Where a line contains "1. 屏障和机器指令相关，也就是装载和存储指令（高级语言a=b会产生2个指令）", start there and write out that line and each one after it, word for word, through the final line of the entries; add nothing else.

═══

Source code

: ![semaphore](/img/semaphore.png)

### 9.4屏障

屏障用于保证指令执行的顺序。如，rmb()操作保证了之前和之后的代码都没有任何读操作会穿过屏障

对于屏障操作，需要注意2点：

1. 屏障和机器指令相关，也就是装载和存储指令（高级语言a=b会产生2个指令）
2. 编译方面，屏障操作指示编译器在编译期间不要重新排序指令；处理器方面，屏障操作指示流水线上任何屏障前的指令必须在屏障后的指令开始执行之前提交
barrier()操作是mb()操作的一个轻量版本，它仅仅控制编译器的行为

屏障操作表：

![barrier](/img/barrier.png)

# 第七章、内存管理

═══

**ANSWER TO THE PROBLEM**
1. 屏障和机器指令相关，也就是装载和存储指令（高级语言a=b会产生2个指令）
2. 编译方面，屏障操作指示编译器在编译期间不要重新排序指令；处理器方面，屏障操作指示流水线上任何屏障前的指令必须在屏障后的指令开始执行之前提交
barrier()操作是mb()操作的一个轻量版本，它仅仅控制编译器的行为

屏障操作表：

![barrier](/img/barrier.png)

# 第七章、内存管理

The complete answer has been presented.